The extended Poco family contributed to an astonishing crossover of talent in West Coast rock; bassist and alto vocalist Randy Meisner was in the original lineup to be replaced by Schmit after leaving for The Eagles via brief spells with Ricky Nelson’s Stone Canyon Band and Linda Ronstadt’s Stone Poneys. Famously, Schmit would become an Eagle himself in 1977 in succession to Meisner who was eventually lured back to Poco in the late 80s for the making of the Legacy album. Furay and Messina have enjoyed this game of musical chairs more than most: The Souther-Hillman-Furray Band and Loggins & Messina blossomed from the same tree.

Which reminds me of how I probably stumbled across Poco in the first place, before their appearance on The Old Grey Whistle Test. I was a subscriber in the 70s to Zigzag magazine, which was a humble yet influential forerunner to Mojo. Zigzag was founded, the year after Poco, by the self-taught journalist and future A&R man Pete Frame in association with John Tobler and Andy Childs. Apart from the articles, reviews and interviews with countless below-the-radar artists and bands, it featured Frame’s famed rock family trees, wonderfully informative and finely illustrated, which were reproduced in other music publications. The underground felt like a pioneering place to be. ‘If you want to put yourself on the map, publish your own map,’ Frame told an audience at Glasgow University in 2016.

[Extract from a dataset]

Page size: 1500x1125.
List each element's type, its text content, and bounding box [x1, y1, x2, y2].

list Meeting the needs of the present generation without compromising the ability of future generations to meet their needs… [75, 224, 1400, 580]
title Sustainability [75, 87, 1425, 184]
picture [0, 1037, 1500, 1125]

Zigzag was essential reading for me although I lost interest (as indeed did Frame) when it picked up the punk baton and ran relentlessly with it, country rock reduced to a forgotten treasure. But the magazine had championed causes largely neglected by the established music weeklies and introduced me to Michael Nesmith, Mickey Newbury, John Mayall, Frank Zappa, Love, Tim Buckley, Judy Sill, Steve Miller, Chicken Shack, Robert Fripp and Captain Beefheart whose song Zig Zag Wanderer had offered its name.

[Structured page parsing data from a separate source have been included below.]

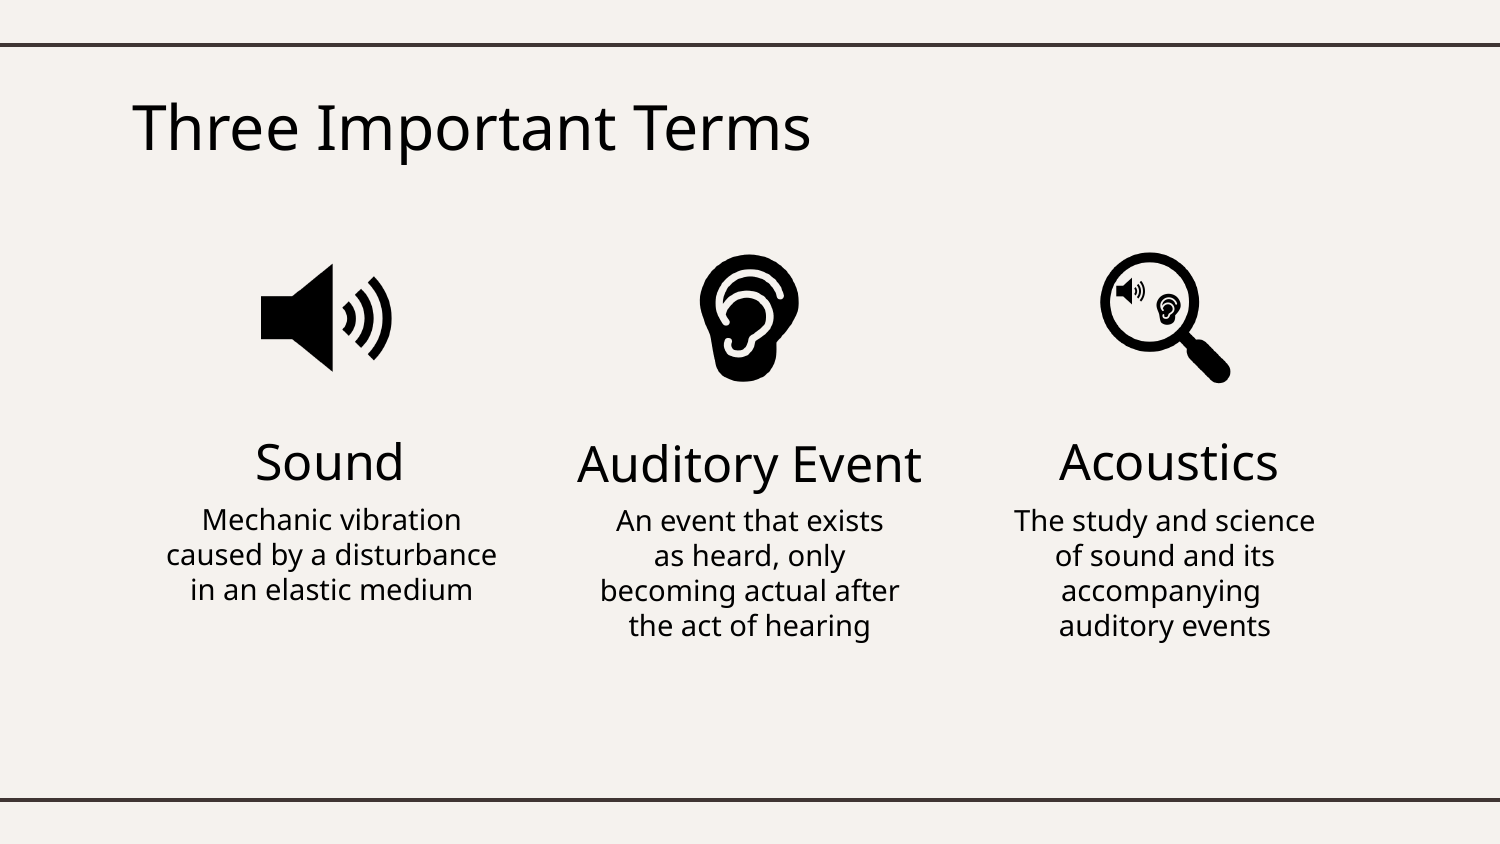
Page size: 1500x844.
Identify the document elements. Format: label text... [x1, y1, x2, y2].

subtitle Sound [156, 415, 506, 486]
subtitle Mechanic vibration caused by a disturbance in an elastic medium [146, 486, 517, 619]
picture [1086, 238, 1244, 397]
subtitle The study and science of sound and its accompanying auditory events [983, 487, 1348, 619]
subtitle An event that exists as heard, only becoming actual after the act of hearing [570, 487, 930, 620]
picture [661, 231, 837, 404]
subtitle Acoustics [994, 415, 1344, 487]
picture [255, 241, 410, 394]
subtitle Auditory Event [542, 417, 958, 489]
title Three Important Terms [116, 72, 1209, 167]
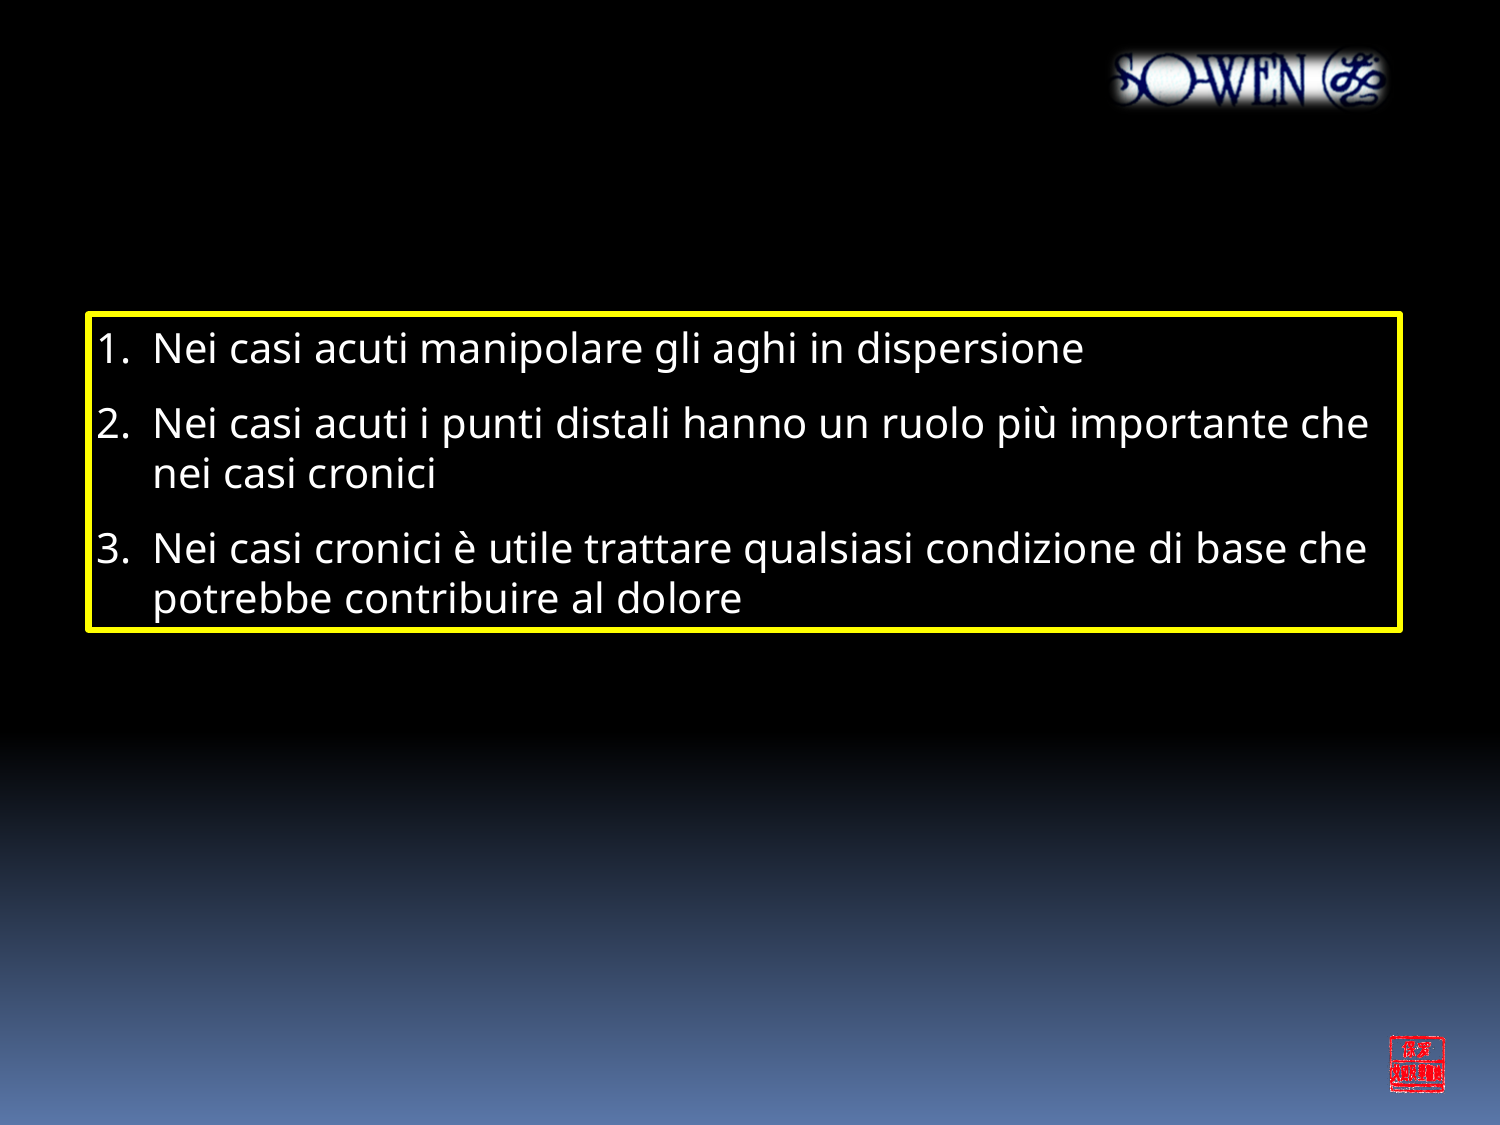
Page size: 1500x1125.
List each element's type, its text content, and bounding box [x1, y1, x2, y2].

Tony Stratton-Smith, founder of Charisma Records, took over the strained reins, also underwriting the Amazing Zigzag Concert at London’s Roundhouse in 1974 to mark the monthly magazine’s fifth birthday. My wife and I were there, lapping up Red Rhodes’ lap steel behind the golden voice of Nesmith (the former Monkey who wrote jewels such as Propinquity and Some Of Shelly’s Blues), the splendid John Stewart of Wheatfield Lady and Daydream Believer fame, the fleetingly reformed Help Yourself, accomplished pub rockers Chilli Willi And The Red Hot Peppers, and Starry Eyed And Laughing, who were later managed by Frame. A memorable show indeed.

Frame, described by writer Chris Charlesworth as ‘rock’s great arborist’, produced a series of books featuring his family trees, which generated a BBC documentary series narrated by John Peel. Each tree has offshoots with band personnel switching branches as new leaves are turned over. The amusing, well researched text boxes that cling to the branches are highly entertaining. A study of the Byrds, Eagles, Crosby Stills Nash & Young, and Poco & Eagles graphics takes you on a magical journey via Gram Parsons, The Flying Burrito Brothers, The Byrds, Buffalo Springfield, John David Souther, Pure Prairie League, Nitty Gritty Dirt Band, Dillard & Clark, Crazy Horse, Manassas, The Rockets, The James Gang, Shiloh, The Joe Walsh Band, Hearts & Flowers, The Contenders and Boenzee Cryque (Rusty Young’s precocious pre-Poco playmates in Denver).

Poco are pivotal to the evolutionary story in this invaluable archive. Young’s Crazy Love and Cotton’s Heart Of The Night from their 1978 album Legend – more commercial, less country – became the big hits Poco had craved before their ill-starred stylistic diversions of the 80s. But Rose Of Cimarron remains a genuine classic of the country rock genre. Their music as a whole should have earned greater reward and recognition. Not Poco, but mucho.